The previous night of the world revolution2〜A.D.〜

毎日、放課後になったら図書館に向かい。

馬鹿みたいに新聞を広げて、見つかりもしない記事を探す日々が、一週間続いた。

そろそろ不毛過ぎて嫌気が差してきたところだった。





「…うーん…。全然見つからないなぁ」

「もう駄目~。疲れた…」

エルスキーとアシベルは、うんざりしたように新聞を捲っていた。

よしよし、その調子だぞ。

俺なんかもう、ここ三日くらいずっと眺めてる振りしかしてないぞ。

「そうね…。
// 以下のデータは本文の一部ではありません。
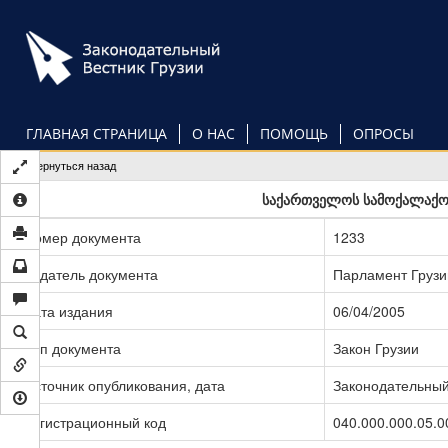
Перейти
к
основному
содержанию
ГЛАВНАЯ СТРАНИЦА
О НАС
ПОМОЩЬ
ОПРОСЫ
Вернуться назад
საქართველოს სამოქალაქო 
Номер документа
1233
Издатель документа
Парламент Грузи
Дата издания
06/04/2005
Тип документа
Закон Грузии
Источник опубликования, дата
Законодательный 
Регистрационный код
040.000.000.05.0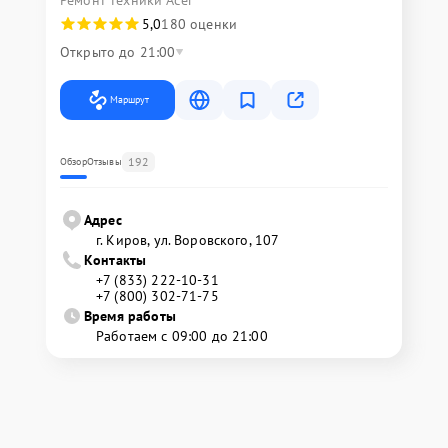
Ремонт техники Acer
5,0
180 оценки
Открыто до 21:00
Маршрут
192
Обзор
Отзывы
Адрес
г. Киров, ул. Воровского, 107
Контакты
+7 (833) 222-10-31
+7 (800) 302-71-75
Время работы
Работаем с 09:00 до 21:00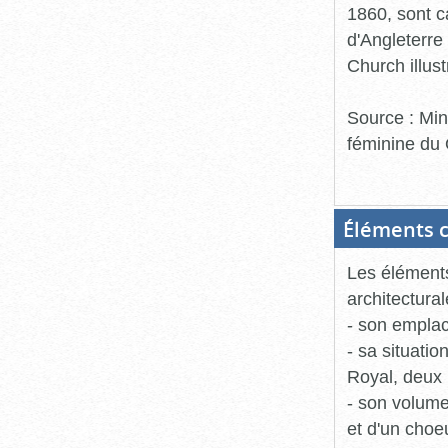
1860, sont c
d'Angleterre 
Church illust
Source : Min
féminine du
Éléments c
Les éléments 
architectura
- son emplac
- sa situati
Royal, deux 
- son volume
et d'un choeu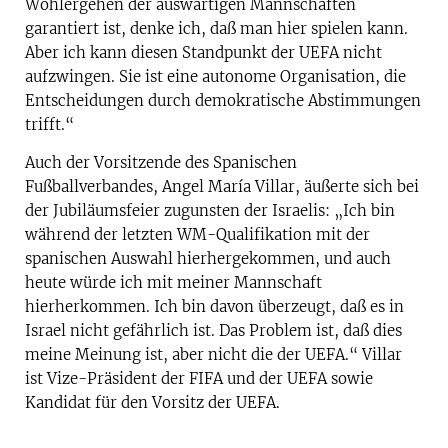
Wohlergehen der auswärtigen Mannschaften
garantiert ist, denke ich, daß man hier spielen kann.
Aber ich kann diesen Standpunkt der UEFA nicht
aufzwingen. Sie ist eine autonome Organisation, die
Entscheidungen durch demokratische Abstimmungen
trifft.“
Auch der Vorsitzende des Spanischen
Fußballverbandes, Angel María Villar, äußerte sich bei
der Jubiläumsfeier zugunsten der Israelis: „Ich bin
während der letzten WM-Qualifikation mit der
spanischen Auswahl hierhergekommen, und auch
heute würde ich mit meiner Mannschaft
hierherkommen. Ich bin davon überzeugt, daß es in
Israel nicht gefährlich ist. Das Problem ist, daß dies
meine Meinung ist, aber nicht die der UEFA.“ Villar
ist Vize-Präsident der FIFA und der UEFA sowie
Kandidat für den Vorsitz der UEFA.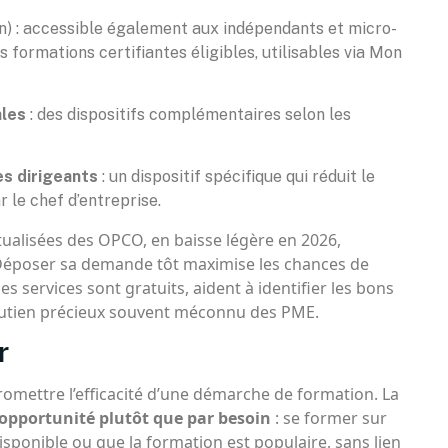
) : accessible également aux indépendants et micro-
s formations certifiantes éligibles, utilisables via Mon
ales
: des dispositifs complémentaires selon les
es dirigeants
: un dispositif spécifique qui réduit le
 le chef d’entreprise.
ualisées des OPCO, en baisse légère en 2026,
 Déposer sa demande tôt maximise les chances de
s services sont gratuits, aident à identifier les bons
 soutien précieux souvent méconnu des PME.
r
omettre l’efficacité d’une démarche de formation. La
 opportunité plutôt que par besoin
: se former sur
sponible ou que la formation est populaire, sans lien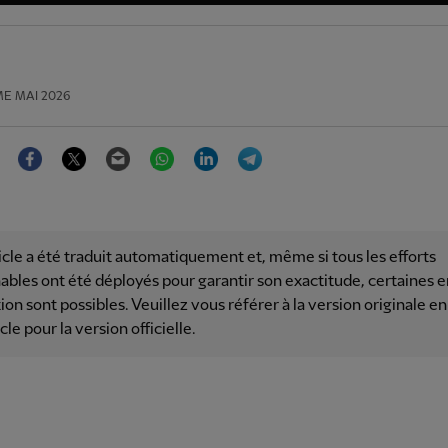
E MAI 2026
Facebook
Twitter
Email
WhatsApp
LinkedIn
Telegram
icle a été traduit automatiquement et, même si tous les efforts
ables ont été déployés pour garantir son exactitude, certaines e
ion sont possibles. Veuillez vous référer à la version originale en
icle pour la version officielle.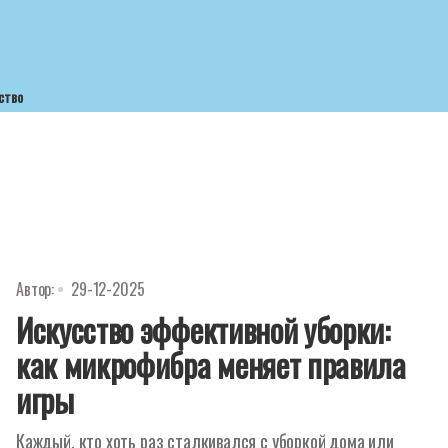
ство
Автор:
29-12-2025
Искусство эффективной уборки:
как микрофибра меняет правила
игры
Каждый, кто хоть раз сталкивался с уборкой дома или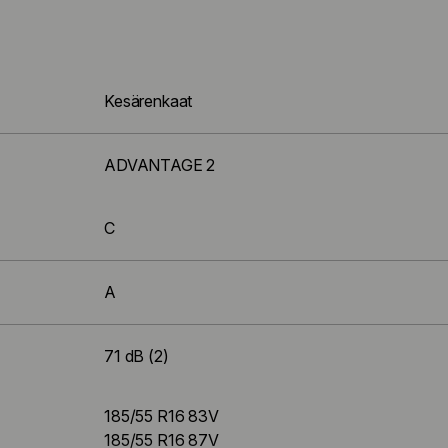
Kesärenkaat
ADVANTAGE 2
C
A
71 dB (2)
185/55 R16 83V
185/55 R16 87V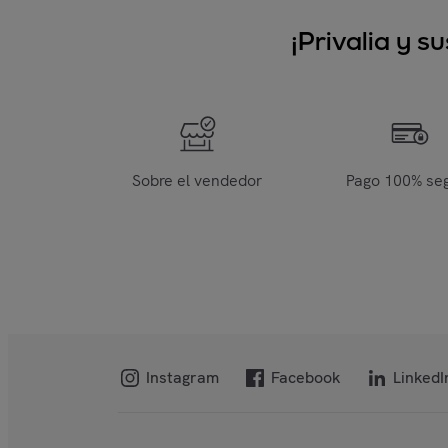
¡Privalia y 
Sobre el vendedor
Pago 100% se
Instagram
Facebook
LinkedI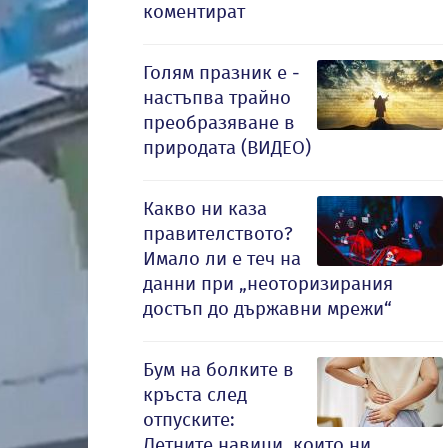
коментират
Голям празник е -
настъпва трайно
преобразяване в
природата (ВИДЕО)
Какво ни каза
правителството?
Имало ли е теч на
данни при „неоторизирания
достъп до държавни мрежи“
Бум на болките в
кръста след
отпуските:
Летните навици, които ни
こうも空振り続きだと、さすがに疲れるわ」

今日はなんと、ミューリアまでも同意した。

良い傾向じゃないか。

「…確かに、このペースだと…期限までに間に合わないね」

加えて、ティモニーからもこんな言葉が飛び出した。

なんてことだ。

どうやら、口に出さないだけで、皆不満を抱えていたようだな。

そりゃ不満にもなる。一週間ずっと、成果の出ない作業を続けていたら。

「どうします?このまま新聞を探し続けます?」

諦めろ、そろそろ諦めろと心の中で念じながら尋ねる。

すると。

「うーん…。アシベル、やっぱり伯父さんにインタビュー頼めない?」

「そうだなぁ…。今日帰って、電話してみるよ。駄目かもしれないけど…」

違う。アストラエアが出てくるとか聞いてない。

アストラエアには会いたくないんだが?

帝国騎士団の奴らに、俺がランドエルスに潜入してるのがばれる。

別にばれても良いが、個人的にアストラエアは大っ嫌いだし、向こうも俺のことが大嫌いに違いないので、お互いの精神衛生上、会わない方が身の為のような気がする。

もし本当にアストラエアが会うと言うなら…俺は仮病でドタキャンするしかないな。

「聞いてみてくれ。このまま新聞で調べてちゃ、全然進まないよ」

「分かった」

「…」

テーマを変えるという選択肢はないものかね。

まぁ、帝国騎士団の偉業の歴史について、なんて反吐吐きたくなるようなテーマにされても困るから…。

アストラエアがインタビューに応じると言うなら、散々にこき使ってやれば良いのだ。